O advogado Gustavo Nagelstein, que representa o médico, afirma que o inquérito policial, concluído no final de novembro, apresenta delitos mais brandos do que os apontados inicialmente. A defesa ainda aguarda pelo julgamento do pedido de habeas corpus, alegando que não há motivos que justifiquem a prisão preventiva.
— A denúncia e o inquérito mostram que as acusações não sustentam o que foi inicialmente apontado pela polícia. Vamos provar a sua inocência — diz Nagelstein.
Além dos crimes de importunação sexual, Estevão é investigado por ameaçar ou oferecer vantagens para que não apresentassem relatos contra ele. A defesa alega que trata-se de uma armação arquitetada pela ex-secretária, que esteve entre as primeiras depoentes.
Ainda conforme o MP, o médico pediria para as pacientes tirarem a roupa durante o atendimento, sem necessidade, para poder praticar atos libidinosos. Durante ação da Polícia Civilm foram encontrados em seu consultório lubrificantes e preservativos, alguns deles utilizados. Além disso, investigações apontam que ele manteria seu local de trabalho sob péssimas condições. O Conselho Regional de Medicina do Rio Grande do Sul (Cremers) abriu inquérito para apurar as condutas do médico.

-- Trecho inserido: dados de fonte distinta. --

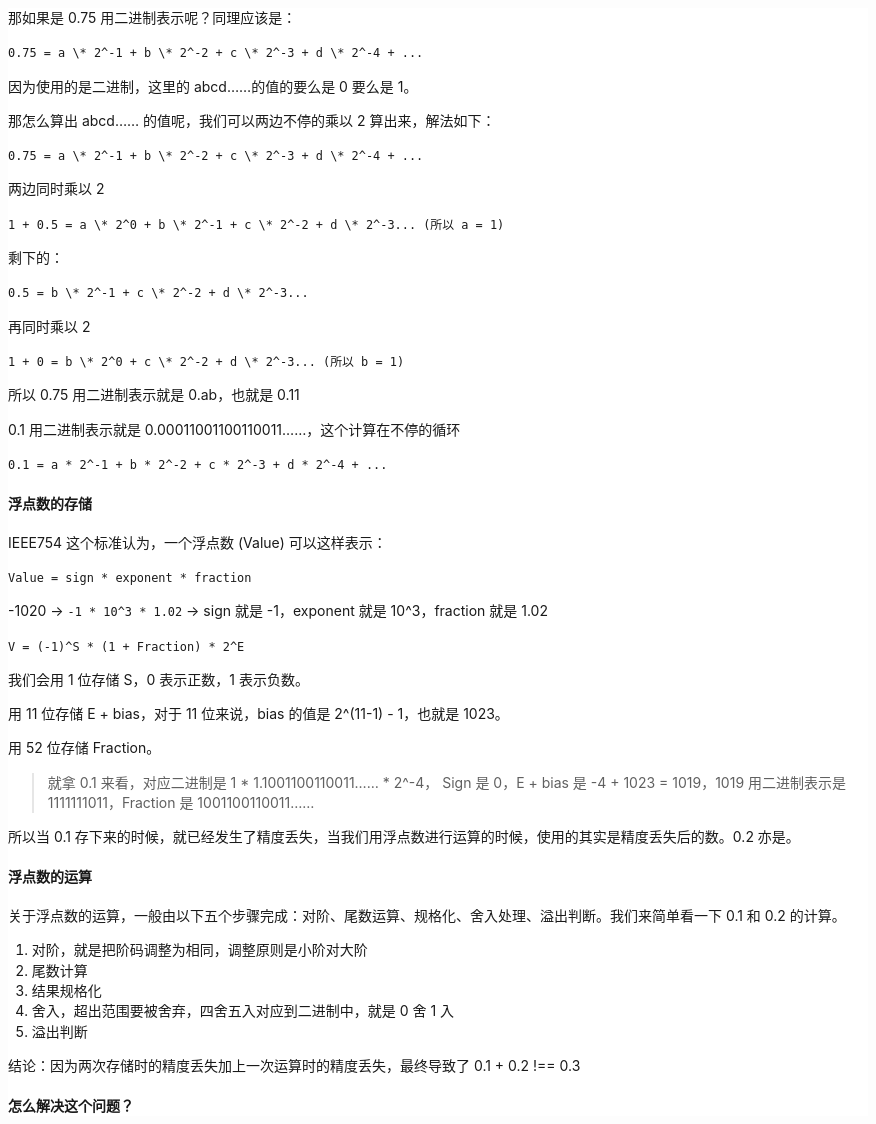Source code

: 那如果是 0.75 用二进制表示呢？同理应该是：

`0.75 = a \* 2^-1 + b \* 2^-2 + c \* 2^-3 + d \* 2^-4 + ...`

因为使用的是二进制，这里的 abcd……的值的要么是 0 要么是 1。

那怎么算出 abcd…… 的值呢，我们可以两边不停的乘以 2 算出来，解法如下：

`0.75 = a \* 2^-1 + b \* 2^-2 + c \* 2^-3 + d \* 2^-4 + ...`

两边同时乘以 2

`1 + 0.5 = a \* 2^0 + b \* 2^-1 + c \* 2^-2 + d \* 2^-3... (所以 a = 1)`

剩下的：

`0.5 = b \* 2^-1 + c \* 2^-2 + d \* 2^-3...`

再同时乘以 2

`1 + 0 = b \* 2^0 + c \* 2^-2 + d \* 2^-3... (所以 b = 1)`

所以 0.75 用二进制表示就是 0.ab，也就是 0.11

0.1 用二进制表示就是 0.00011001100110011……，这个计算在不停的循环

`0.1 = a * 2^-1 + b * 2^-2 + c * 2^-3 + d * 2^-4 + ...`

#### 浮点数的存储

IEEE754 这个标准认为，一个浮点数 (Value) 可以这样表示：

`Value = sign * exponent * fraction`

-1020 -> `-1 * 10^3 * 1.02` -> sign 就是 -1，exponent 就是 10^3，fraction 就是 1.02

`V = (-1)^S * (1 + Fraction) * 2^E`

我们会用 1 位存储 S，0 表示正数，1 表示负数。

用 11 位存储 E + bias，对于 11 位来说，bias 的值是 2^(11-1) - 1，也就是 1023。

用 52 位存储 Fraction。

> 就拿 0.1 来看，对应二进制是 1 \* 1.1001100110011…… \* 2^-4， Sign 是 0，E + bias 是 -4 + 1023 = 1019，1019 用二进制表示是 1111111011，Fraction 是 1001100110011……

所以当 0.1 存下来的时候，就已经发生了精度丢失，当我们用浮点数进行运算的时候，使用的其实是精度丢失后的数。0.2 亦是。

#### 浮点数的运算

关于浮点数的运算，一般由以下五个步骤完成：对阶、尾数运算、规格化、舍入处理、溢出判断。我们来简单看一下 0.1 和 0.2 的计算。

1. 对阶，就是把阶码调整为相同，调整原则是小阶对大阶
2. 尾数计算
3. 结果规格化
4. 舍入，超出范围要被舍弃，四舍五入对应到二进制中，就是 0 舍 1 入
5. 溢出判断

结论：因为两次存储时的精度丢失加上一次运算时的精度丢失，最终导致了 0.1 + 0.2 !== 0.3

#### 怎么解决这个问题？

Desde a operação que culminou na prisão de Estevão, a Delegacia Especializada no Atendimento à Mulher segue colhendo depoimentos de pessoas que afirmam ter sido vítimas do médico. Até o momento, 37 relatos já foram registrados. Outros dois inquéritos foram abertos para apurar as novas acusações: um por importunação sexual e um por lesões corporais — nesse caso, o médico responde por condutas agressivas no momento da cirurgia.